Date: 23.5.2018
Full of antioxidants and vitamins, tea is pretty good for you, and green tea extracts have even been used as effective carriers for cancer drugs. New research led by Swansea University has found a novel way to wring more health benefits out of the stuff, by making quantum dots from tea leaves and using them to slow the growth of lung cancer cells.
Quantum dots are semiconductor particles so small they exhibit strange electrical and optical properties, such as the ability to fluoresce in different colors, or help with certain chemical reactions. Their glowing properties mean they're showing up in TVs and solar cells, and in medical applications as biomarkers to help doctors precisely locate tumors. They're also being used to treat cancer, fight antibiotic-resistant bacteria and convert CO2 into liquid fuels.
The problem is, manufacturing them can be a costly and complicated process, and the end results can be toxic. So the Swansea team, along with researchers from Bharathiar University and K. S. Rangasamy College of Technology, set about making quantum dots out of humble tea leaves.

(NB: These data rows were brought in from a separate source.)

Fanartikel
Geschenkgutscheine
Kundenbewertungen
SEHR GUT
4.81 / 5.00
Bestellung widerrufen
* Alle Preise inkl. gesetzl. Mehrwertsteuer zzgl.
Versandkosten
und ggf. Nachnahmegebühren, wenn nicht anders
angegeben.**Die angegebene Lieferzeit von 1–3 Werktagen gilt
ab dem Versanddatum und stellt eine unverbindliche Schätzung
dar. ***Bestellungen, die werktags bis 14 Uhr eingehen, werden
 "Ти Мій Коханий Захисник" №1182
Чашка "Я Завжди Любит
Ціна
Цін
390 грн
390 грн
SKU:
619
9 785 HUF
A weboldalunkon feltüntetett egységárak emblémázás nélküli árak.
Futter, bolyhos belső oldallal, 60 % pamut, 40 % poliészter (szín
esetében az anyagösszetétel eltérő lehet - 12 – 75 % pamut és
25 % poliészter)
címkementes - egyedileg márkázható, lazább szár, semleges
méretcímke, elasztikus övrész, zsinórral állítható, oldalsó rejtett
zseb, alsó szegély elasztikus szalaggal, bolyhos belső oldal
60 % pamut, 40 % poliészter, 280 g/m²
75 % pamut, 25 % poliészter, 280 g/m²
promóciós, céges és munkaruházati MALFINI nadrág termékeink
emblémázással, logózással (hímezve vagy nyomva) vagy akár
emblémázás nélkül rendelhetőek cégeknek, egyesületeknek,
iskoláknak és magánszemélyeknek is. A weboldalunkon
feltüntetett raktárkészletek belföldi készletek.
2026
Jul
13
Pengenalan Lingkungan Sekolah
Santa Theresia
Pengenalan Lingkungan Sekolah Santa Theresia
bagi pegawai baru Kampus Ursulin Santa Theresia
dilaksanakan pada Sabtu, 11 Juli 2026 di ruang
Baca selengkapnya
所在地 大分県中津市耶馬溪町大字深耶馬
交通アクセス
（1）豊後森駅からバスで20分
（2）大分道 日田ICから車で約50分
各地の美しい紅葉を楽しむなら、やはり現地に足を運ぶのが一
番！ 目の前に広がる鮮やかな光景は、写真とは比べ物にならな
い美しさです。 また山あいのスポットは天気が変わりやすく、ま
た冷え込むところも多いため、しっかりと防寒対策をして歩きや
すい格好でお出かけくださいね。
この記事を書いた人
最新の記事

The scientists combined a tea leaf extract with cadmium sulfate (CdSO4) and sodium sulfide (Na2S), and then incubated the mixture until quantum dots formed. The team then exposed lung cancer cells to the tea-derived quantum dots, with the aim of testing how well their fluorescence helped light up the tumor.
But to the team's surprise, the nanoparticles did more than just light up the tumors – they helped destroy them. The researchers observed that the quantum dots penetrated into the cancer cells' nanopores, killing up to 80 percent of them.